One of the most well known hormonal birth control methods is the birth control pill. "The Pill" formulates the hormones into a once a day oral dose which must be taken at the same time every day for the best results. Most companies sell the pill in packs of 28, and the dosage changes slightly from week to week to allow women to have a normal menstrual cycle. Some pill packs skip the placebo pills typically taken during the fourth week, allowing women to skip their periods.
The birth control patch is another hormonal method. The patch delivers low doses of hormones directly through the skin, using a patch which is worn for three weeks and then removed. Many women enjoy using the patch because it does not require daily attention, and it is a very low dose method, for women who are concerned about side effects.

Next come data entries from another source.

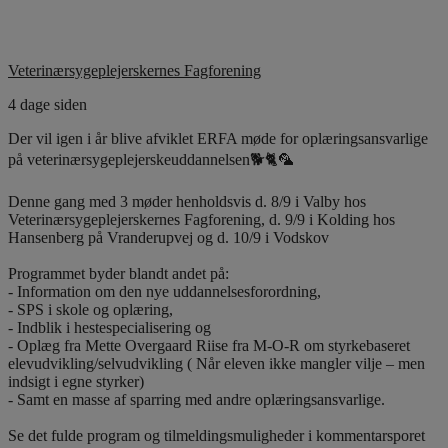
Veterinærsygeplejerskernes Fagforening
4 dage siden
Der vil igen i år blive afviklet ERFA møde for oplæringsansvarlige
på veterinærsygeplejerskeuddannelsen🐕🐈🦜
Denne gang med 3 møder henholdsvis d. 8/9 i Valby hos
Veterinærsygeplejerskernes Fagforening, d. 9/9 i Kolding hos
Hansenberg på Vranderupvej og d. 10/9 i Vodskov
Programmet byder blandt andet på:
- Information om den nye uddannelsesforordning,
- SPS i skole og oplæring,
- Indblik i hestespecialisering og
- Oplæg fra Mette Overgaard Riise fra M-O-R om styrkebaseret
elevudvikling/selvudvikling ( Når eleven ikke mangler vilje – men
indsigt i egne styrker)
- Samt en masse af sparring med andre oplæringsansvarlige.
Se det fulde program og tilmeldingsmuligheder i kommentarsporet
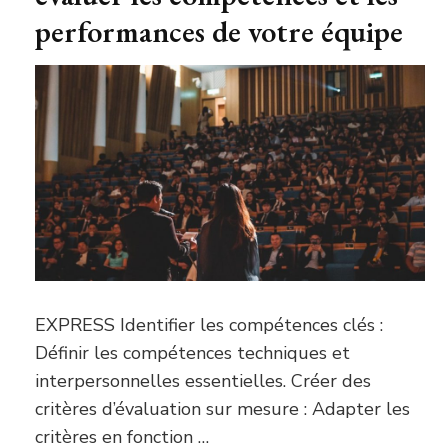
performances de votre équipe
EXPRESS Identifier les compétences clés :
Définir les compétences techniques et
interpersonnelles essentielles. Créer des
critères d’évaluation sur mesure : Adapter les
critères en fonction …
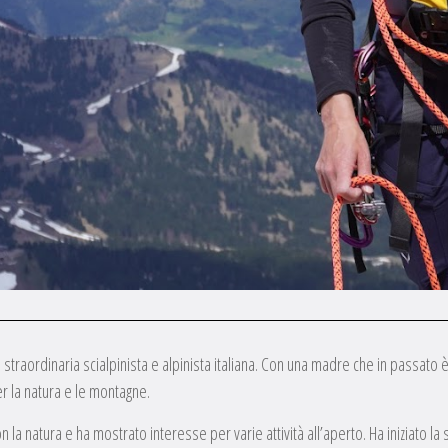
na straordinaria scialpinista e alpinista italiana. Con una madre che in passato
er la natura e le montagne.
la natura e ha mostrato interesse per varie attività all’aperto. Ha iniziato la s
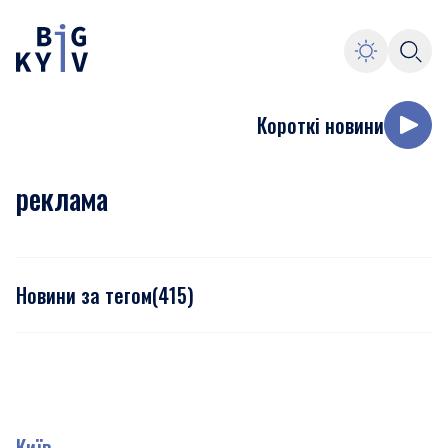
Короткі новини
реклама
Новини за тегом
(
415
)
Київ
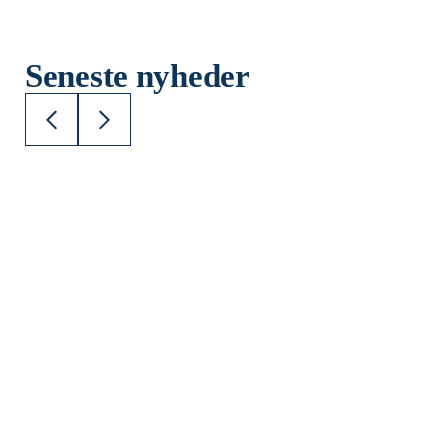
Seneste nyheder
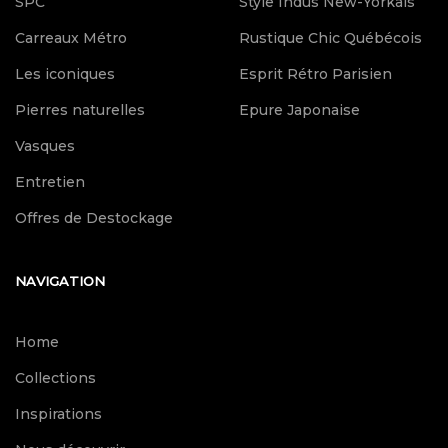
SPC
Style Indus New-Yorkais
Carreaux Métro
Rustique Chic Québécois
Les iconiques
Esprit Rétro Parisien
Pierres naturelles
Epure Japonaise
Vasques
Entretien
Offres de Destockage
NAVIGATION
Home
Collections
Inspirations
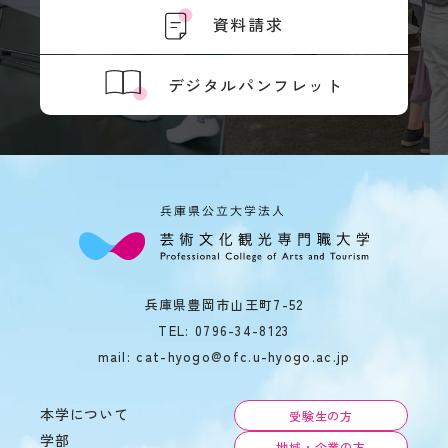
教
資料請求
育
学
情
年
報
暦
デジタルパンフレット
の
学
公
生
表
相
談
サ
ー
ク
ル
活
動
兵庫県豊岡市山王町7-52
学生
TEL:
0796-34-8123
寮・
住宅
mail: cat-hyogo@ofc.u-hyogo.ac.jp
斡旋
周
本学について
受験生の方
辺
学部
環
地域・企業の方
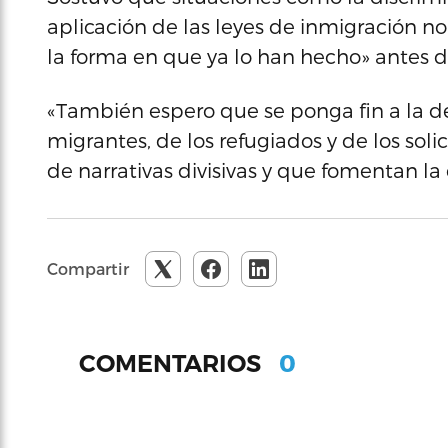
aplicación de las leyes de inmigración 
la forma en que ya lo han hecho» antes de
«También espero que se ponga fin a la d
migrantes, de los refugiados y de los soli
de narrativas divisivas y que fomentan la d
Compartir
0
COMENTARIOS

However, this method does have the disadvantage of getting slightly ragged by the end of the third week, thanks to daily wear.
The Nuva Ring is also a low dose hormonal birth control option. It is inserted directly into the vagina, where it delivers a very low dose of hormones for three weeks before being removed. Most women do not feel the Nuva Ring while they wear it, and it is one of the more unobtrusive hormonal birth control methods. Some women are squeamish about it at first, but the insertion process is very easy. Women can also ask a medical professional to insert a long-term hormonal Intra-Uterine Device into the uterus.
Another method for delivering hormones is the shot. Several pharmaceutical companies manufacture hormonal birth control for injectable use. These shots are given at varying time intervals, depending on the manufacturer. After a quick office visit, the woman does not have to think about birth control again until she is due for her next shot. A variant on the shot is an inserted capsule of hormones which is embedded in the skin, most typically in the arm. This is a very long term method of hormonal birth control, an excellent choice for women who know that they do not want to have children in the near future.
If a woman decides that she wants to have a child, she can stop taking hormonal birth control and be fertile again within one to six months. Different hormonal birth control methods can vary widely, in terms of how long it takes to become fertile again. In some cases, doctors recommend that women use condoms for several months, to avoid birth defects associated with residual hormones in some cases.